Requirement => From the line that contains "(544, 353) none" to the final line below, both included, print each line exactly and skip the pictures.

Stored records
- - -
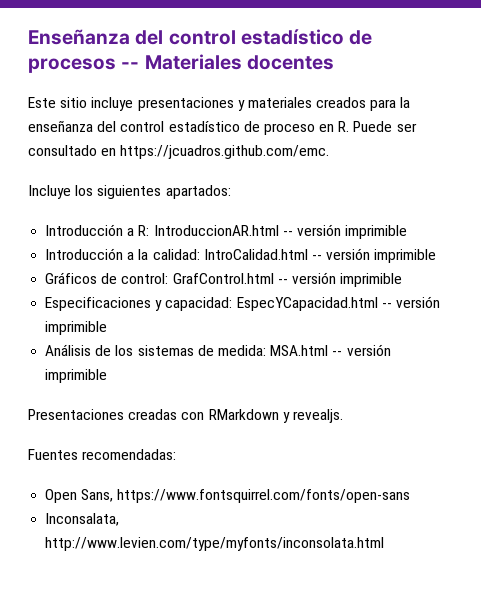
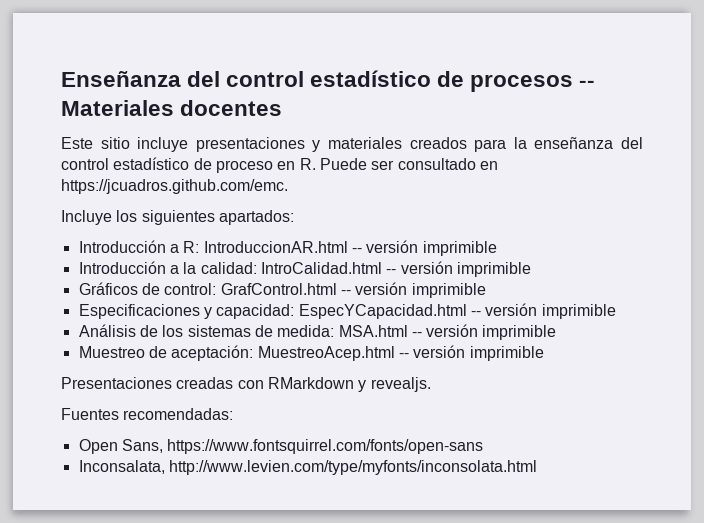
(108, 376) none -> [78,345,544,361] // Muestreo de aceptación: MuestreoAcep.html -- versión imprimible

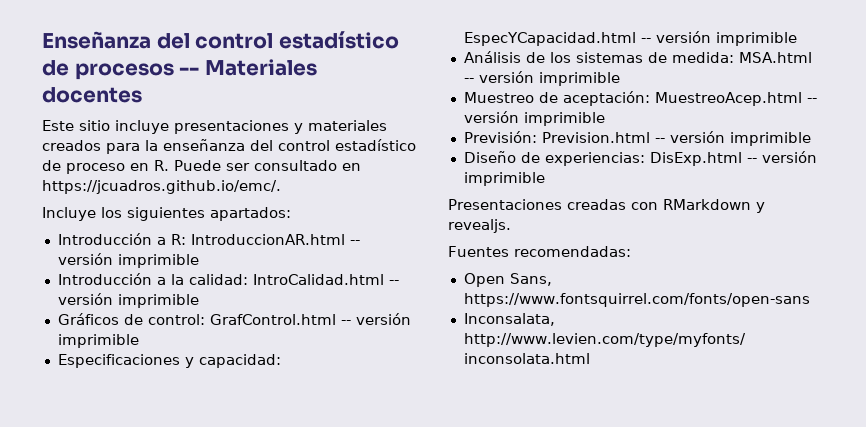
[61,179,288,194] https://jcuadros.github.com/emc. -> [42,180,281,194] https://jcuadros.github.io/emc/.
(544, 353) none -> [463,131,811,146] [463,151,817,166] [463,172,545,186] // Previsión: Prevision.html -- versión imprimible // Diseño de experiencias: DisExp.html -- versión imprimible

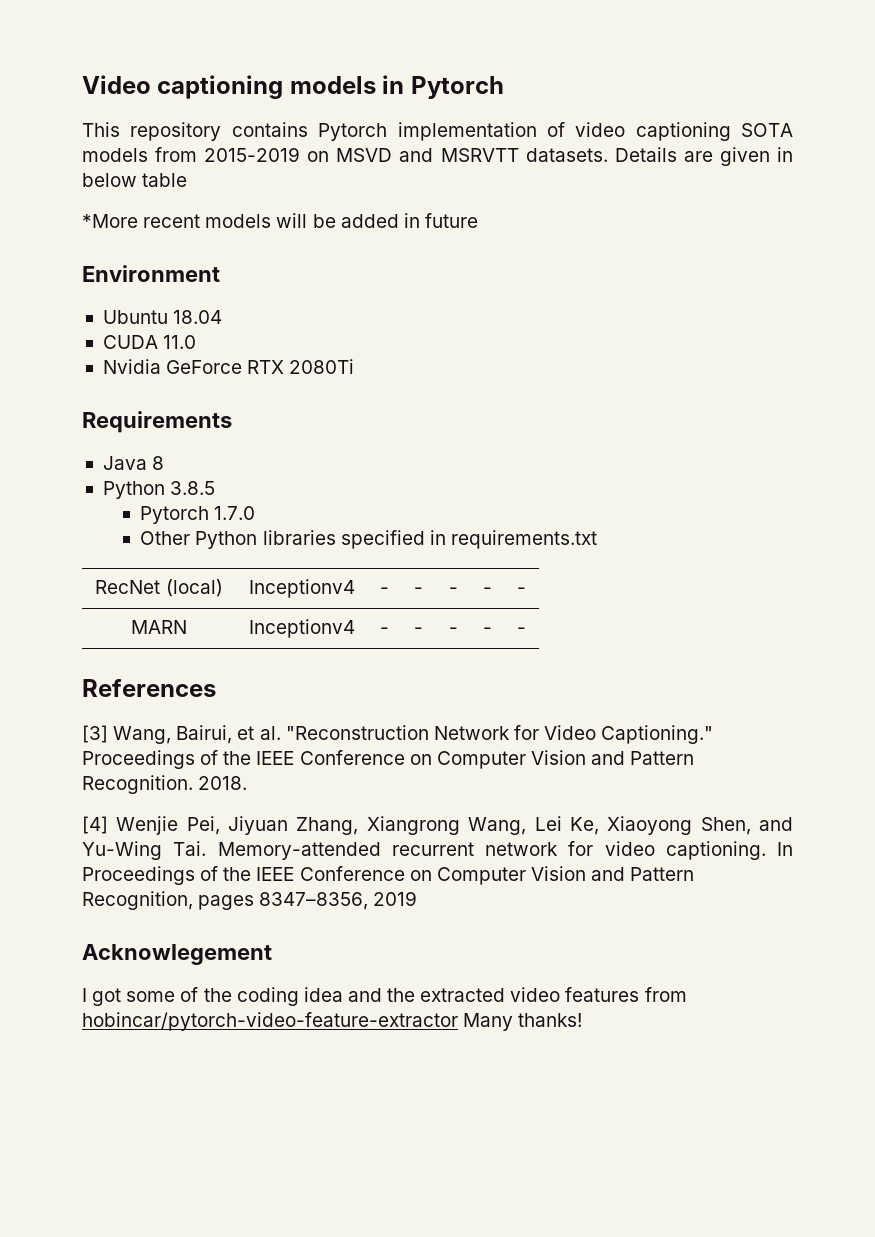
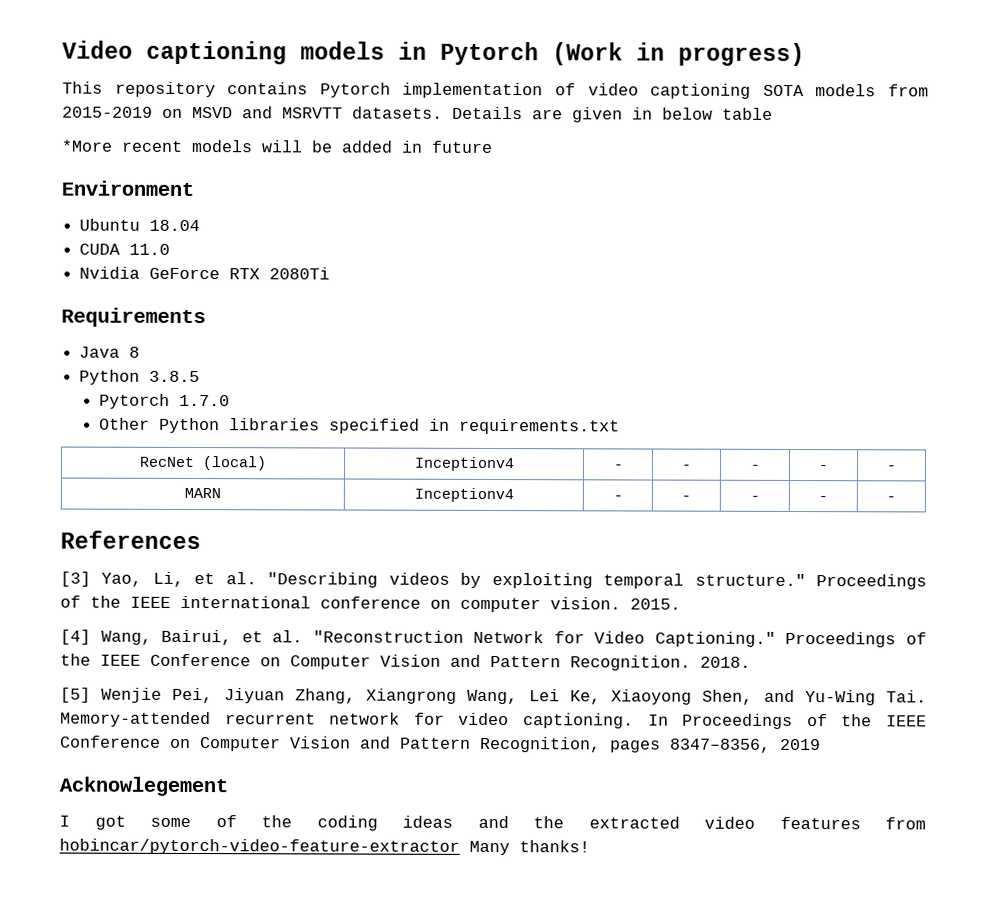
(504, 87) none -> [552,42,805,67] (Work in progress)
(108, 734) none -> [101,571,928,590] [60,595,681,613] [60,629,91,645] Yao, Li, et al. "Describing videos by exploiting temporal structure." Proceedings of the IEEE international conference on computer vision. 2015. // [4]
[82,816,108,834] [4] -> [60,687,91,703] [5]
[303,987,343,1002] idea -> [402,815,453,828] ideas

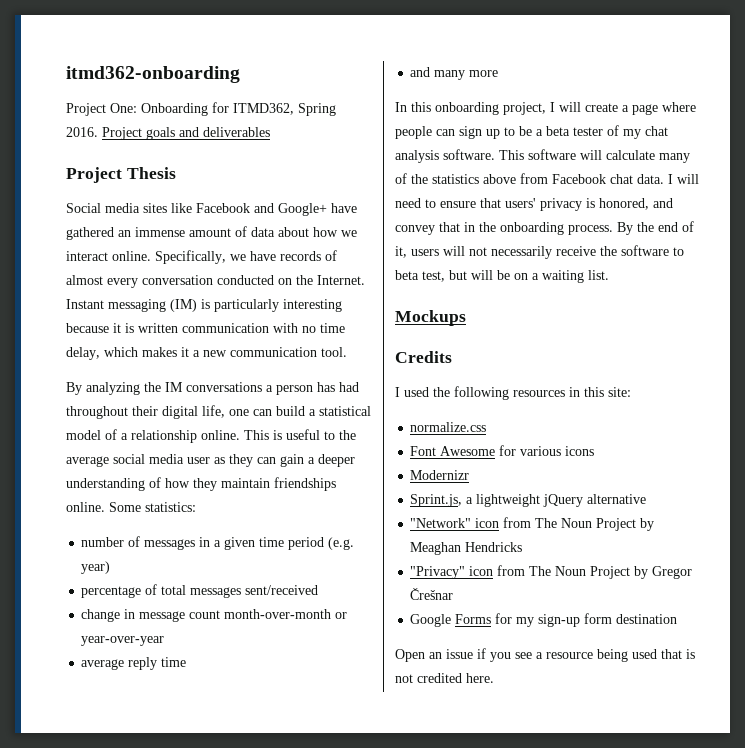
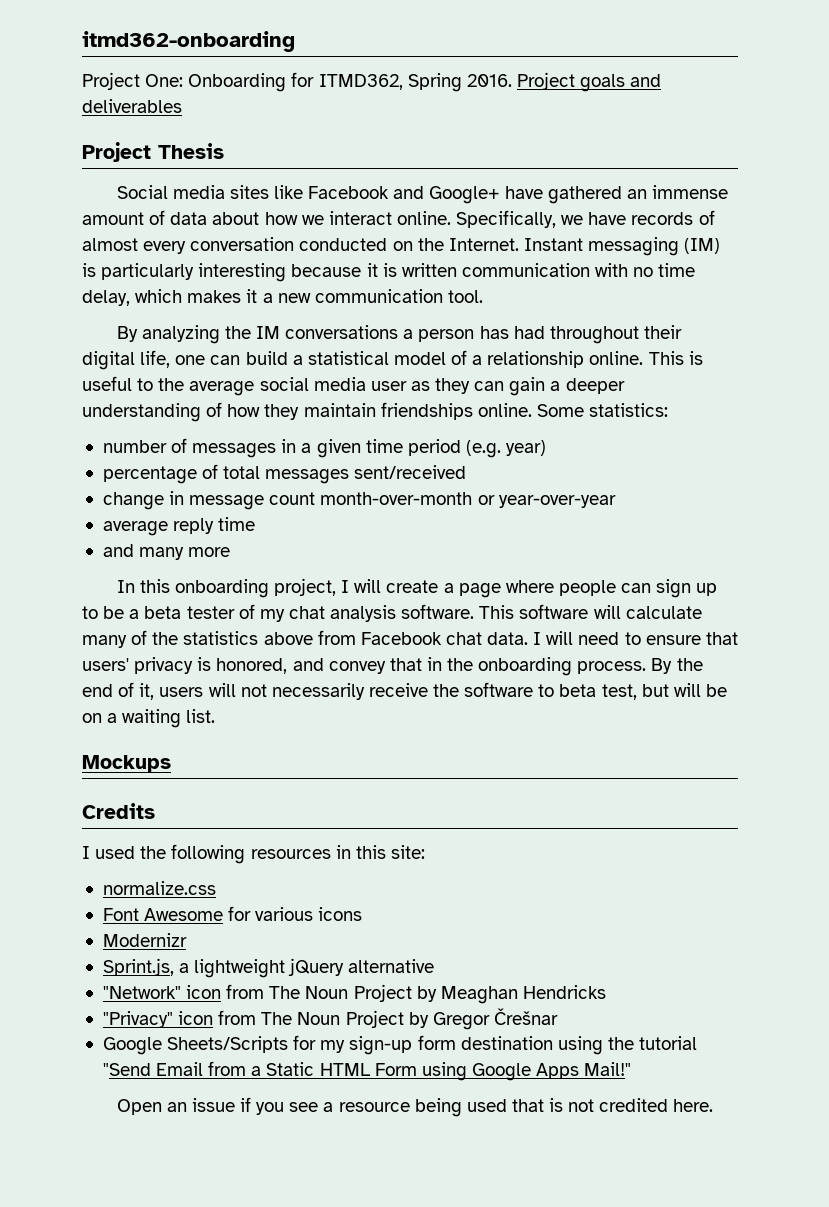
[455,614,492,624] Forms -> [167,1036,289,1053] Sheets/Scripts
(678, 619) none -> [557,1036,698,1055] [102,1061,632,1081] using the tutorial "Send Email from a Static HTML Form using Google Apps Mail!"

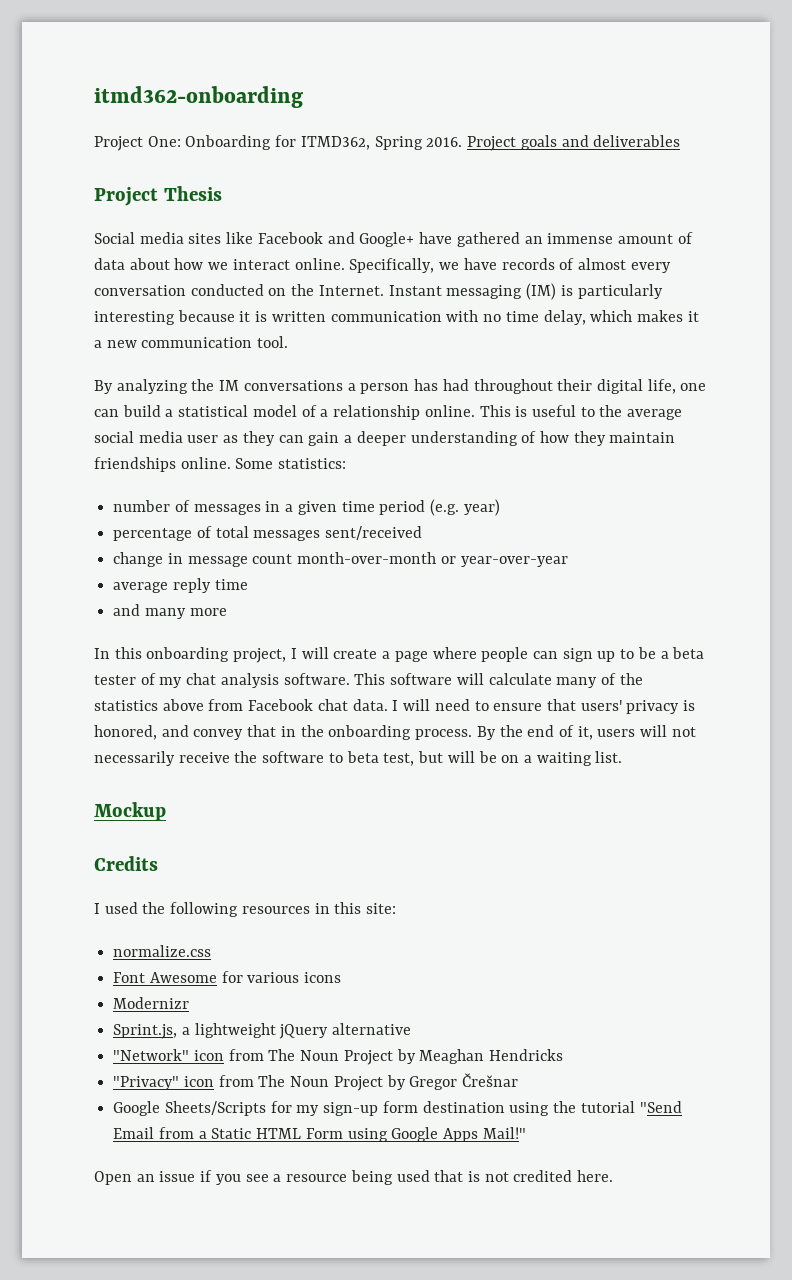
[82,755,171,772] Mockups -> [94,802,166,821] Mockup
- - -
Problem solution =>
(544, 353) none -> [463,131,811,146] [463,151,817,166] [463,172,545,186] // Previsión: Prevision.html -- versión imprimible // Diseño de experiencias: DisExp.html -- versión imprimible

(504, 87) none -> [552,42,805,67] (Work in progress)
(108, 734) none -> [101,571,928,590] [60,595,681,613] [60,629,91,645] Yao, Li, et al. "Describing videos by exploiting temporal structure." Proceedings of the IEEE international conference on computer vision. 2015. // [4]
[82,816,108,834] [4] -> [60,687,91,703] [5]
[303,987,343,1002] idea -> [402,815,453,828] ideas

[455,614,492,624] Forms -> [167,1036,289,1053] Sheets/Scripts
(678, 619) none -> [557,1036,698,1055] [102,1061,632,1081] using the tutorial "Send Email from a Static HTML Form using Google Apps Mail!"

[82,755,171,772] Mockups -> [94,802,166,821] Mockup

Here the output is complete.